Магда, вяло проглотив две ложки, отодвинула тарелку: она так устала, что ей не хотелось есть.
Люба отвела ее в спальню, уложила, убедилась, что она спит и отправилась к Дэнни, радуясь, что можно уйти из дому. Слишком тяжкое впечатление произвела на нее Магда — и вид ее, и это безразличие. Может, не стоило оставлять ее одну в первый же день? Но ей не терпелось увидеться с Дэнни. Люба откинулась на мягкую кожаную спинку сиденья — ей казалось, что лимузин еле ползет.
— Ну, скажи мне, Люба, неужели тебя ни к кому не тянуло по-настоящему?
— Дай сообразить.
— Пожалуйста, — рассмеялся Дэнни. — Сколько угодно. Ты не на экзамене.
Растянувшись рядом с Любой на широченной кровати в номере «Дорчестера», потягивая замороженную «Выборову», которую заказал специально, он погружался в прошлое этой женщины.
— Тянуло, — наконец ответила она. — К Йозефу.
— Это канатоходец?
— Да. Я его любила. Он гордился мною и вселял в меня веру. Я была частью его семьи. А остальные — остальным нужно было только одно, я это сразу чувствовала, даже если они меня и не лапали с ходу. Йозеф был единственный, кто сажал меня к себе на колени, обнимал и — ничего…
— Может быть, остальных ты сама… провоцировала?
— Может быть.

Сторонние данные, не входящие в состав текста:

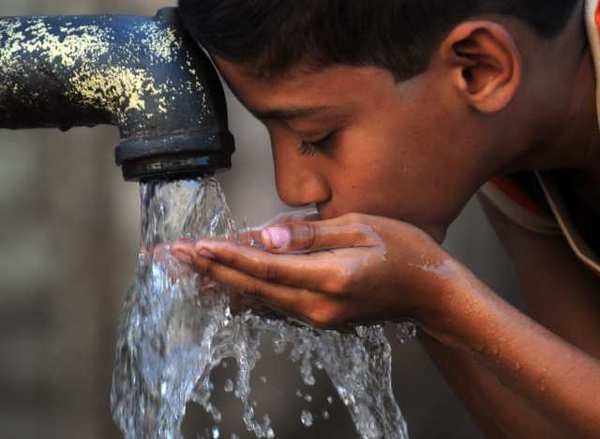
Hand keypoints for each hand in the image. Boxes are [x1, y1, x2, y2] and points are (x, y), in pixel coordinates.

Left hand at [172, 213, 463, 328]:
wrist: (432, 294)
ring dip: (222, 283)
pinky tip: (225, 288)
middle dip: (212, 270)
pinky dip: (246, 294)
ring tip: (189, 270)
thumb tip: (267, 236)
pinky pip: (275, 306)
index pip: (266, 266)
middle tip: (176, 256)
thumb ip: (310, 233)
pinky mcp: (321, 319)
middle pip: (253, 287)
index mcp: (331, 277)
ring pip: (259, 300)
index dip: (228, 256)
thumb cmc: (405, 251)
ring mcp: (319, 317)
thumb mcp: (362, 226)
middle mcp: (319, 305)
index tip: (196, 246)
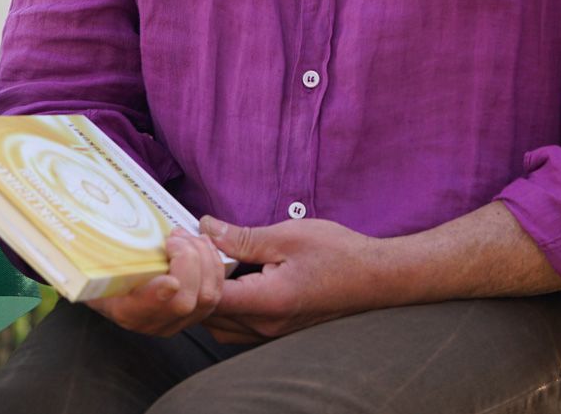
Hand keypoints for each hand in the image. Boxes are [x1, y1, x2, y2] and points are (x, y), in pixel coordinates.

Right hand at [84, 229, 224, 336]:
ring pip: (207, 297)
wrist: (115, 288)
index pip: (143, 311)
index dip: (158, 297)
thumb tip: (61, 239)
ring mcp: (178, 321)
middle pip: (185, 302)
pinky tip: (203, 244)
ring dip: (204, 258)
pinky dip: (215, 263)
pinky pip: (217, 291)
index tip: (169, 280)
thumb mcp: (93, 262)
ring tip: (189, 236)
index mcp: (124, 310)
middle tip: (174, 236)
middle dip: (188, 261)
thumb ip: (90, 256)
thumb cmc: (103, 269)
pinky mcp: (197, 314)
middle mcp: (152, 322)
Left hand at [198, 215, 392, 343]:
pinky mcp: (276, 331)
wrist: (376, 278)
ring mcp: (270, 333)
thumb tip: (206, 228)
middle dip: (192, 283)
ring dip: (206, 297)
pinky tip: (230, 279)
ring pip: (219, 325)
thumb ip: (242, 237)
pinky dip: (223, 306)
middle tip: (191, 249)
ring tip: (208, 263)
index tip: (184, 241)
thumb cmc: (339, 254)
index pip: (208, 296)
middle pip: (206, 315)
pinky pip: (236, 327)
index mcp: (267, 302)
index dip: (189, 268)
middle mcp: (265, 326)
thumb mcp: (288, 235)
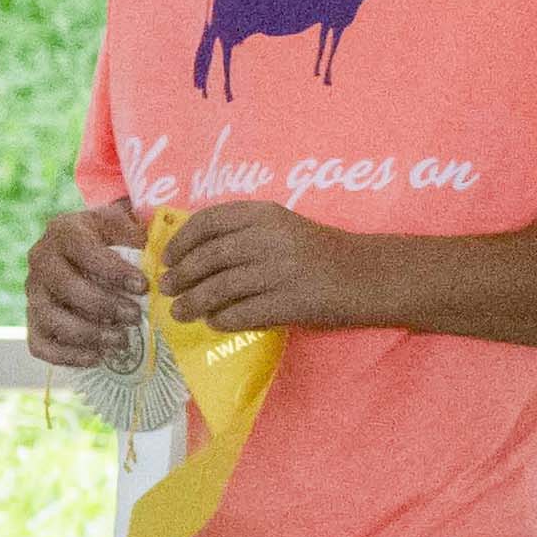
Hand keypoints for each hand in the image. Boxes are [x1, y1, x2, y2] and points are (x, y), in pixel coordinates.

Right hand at [26, 201, 153, 368]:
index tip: (143, 287)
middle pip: (63, 285)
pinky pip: (40, 343)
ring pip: (49, 317)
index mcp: (63, 231)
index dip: (112, 270)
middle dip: (102, 304)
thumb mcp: (126, 228)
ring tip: (121, 341)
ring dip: (87, 333)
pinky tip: (97, 357)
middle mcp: (41, 259)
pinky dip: (67, 355)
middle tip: (135, 316)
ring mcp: (33, 292)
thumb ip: (139, 243)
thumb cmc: (114, 240)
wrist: (89, 247)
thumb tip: (159, 271)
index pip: (82, 249)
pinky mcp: (33, 319)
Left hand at [157, 198, 368, 336]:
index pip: (207, 222)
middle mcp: (270, 238)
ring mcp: (281, 270)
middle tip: (166, 289)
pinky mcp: (291, 302)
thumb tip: (186, 256)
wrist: (370, 275)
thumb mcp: (282, 228)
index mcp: (264, 214)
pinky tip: (215, 322)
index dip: (180, 241)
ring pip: (219, 288)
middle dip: (180, 277)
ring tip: (179, 312)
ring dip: (192, 303)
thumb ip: (241, 234)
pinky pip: (242, 313)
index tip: (166, 258)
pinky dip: (222, 319)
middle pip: (207, 258)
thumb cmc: (319, 252)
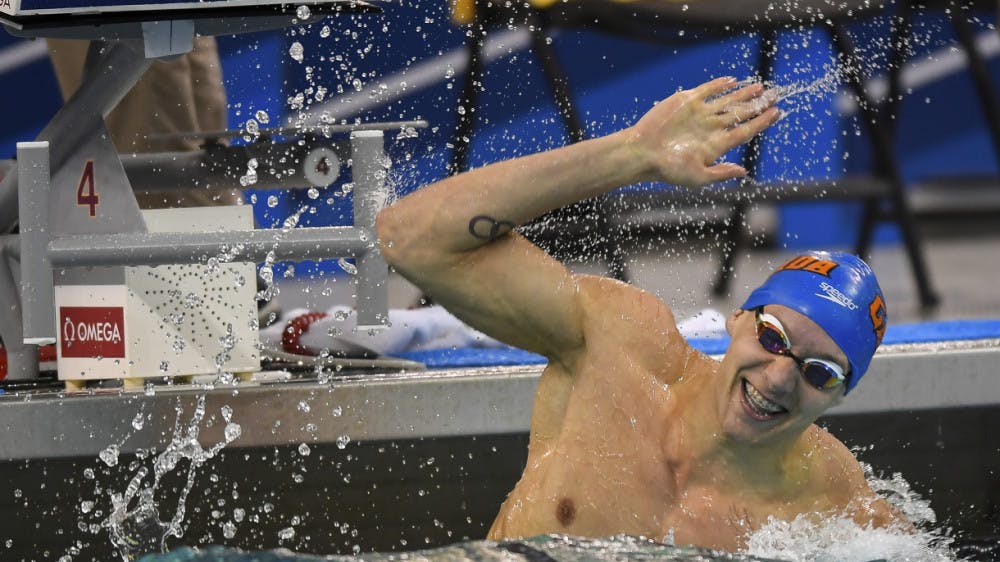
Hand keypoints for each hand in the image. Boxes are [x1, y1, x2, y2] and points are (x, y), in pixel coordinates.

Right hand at [627, 77, 778, 186]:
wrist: (642, 153)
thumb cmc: (668, 170)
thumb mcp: (698, 177)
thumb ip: (721, 173)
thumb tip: (744, 171)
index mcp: (716, 145)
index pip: (746, 130)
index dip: (762, 121)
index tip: (777, 112)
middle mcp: (711, 128)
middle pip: (741, 113)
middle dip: (758, 104)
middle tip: (774, 94)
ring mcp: (700, 113)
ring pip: (727, 100)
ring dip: (743, 94)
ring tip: (760, 87)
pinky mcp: (686, 102)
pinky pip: (707, 90)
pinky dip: (719, 85)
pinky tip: (732, 81)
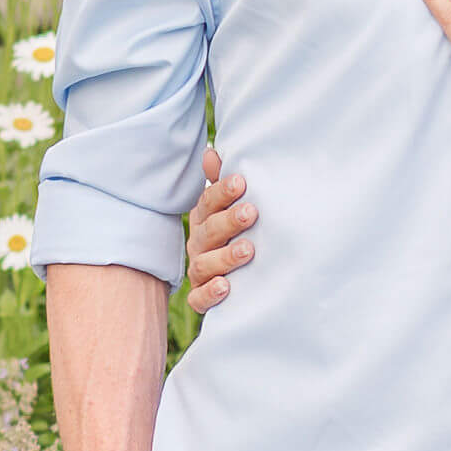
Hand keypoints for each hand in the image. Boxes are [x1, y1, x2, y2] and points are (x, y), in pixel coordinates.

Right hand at [185, 146, 257, 312]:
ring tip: (248, 250)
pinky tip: (226, 286)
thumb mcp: (230, 205)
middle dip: (229, 221)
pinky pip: (199, 298)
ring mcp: (199, 270)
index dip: (223, 192)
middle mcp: (199, 243)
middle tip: (251, 212)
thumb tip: (211, 152)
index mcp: (205, 218)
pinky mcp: (201, 296)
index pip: (208, 202)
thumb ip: (223, 181)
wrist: (238, 275)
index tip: (241, 182)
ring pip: (204, 264)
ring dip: (226, 257)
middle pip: (209, 231)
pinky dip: (210, 293)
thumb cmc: (235, 230)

Но, знаешь, я была очень любопытная, и если уж бралась выяснять что к чему, то ничего не боялась. Ну и хватит об этом, — она закрыла глаза.
Дэнни было удивительно легко с ней. Очевидно, Милт когда-то был прав, и он действительно пуританин по духу. Но Люба демонстрировала ему такую свободу, о которой он не имел и представления. И, кроме того, она оказалась великолепным «противоядием»: с нею он забывал и Брюса Райана, жившего в роскошных апартаментах этажом выше, и все случившиеся задень неприятности. Улетая из Зальцбурга, он решил больше не видеться с нею — сейчас он чувствовал, что не может без нее обойтись.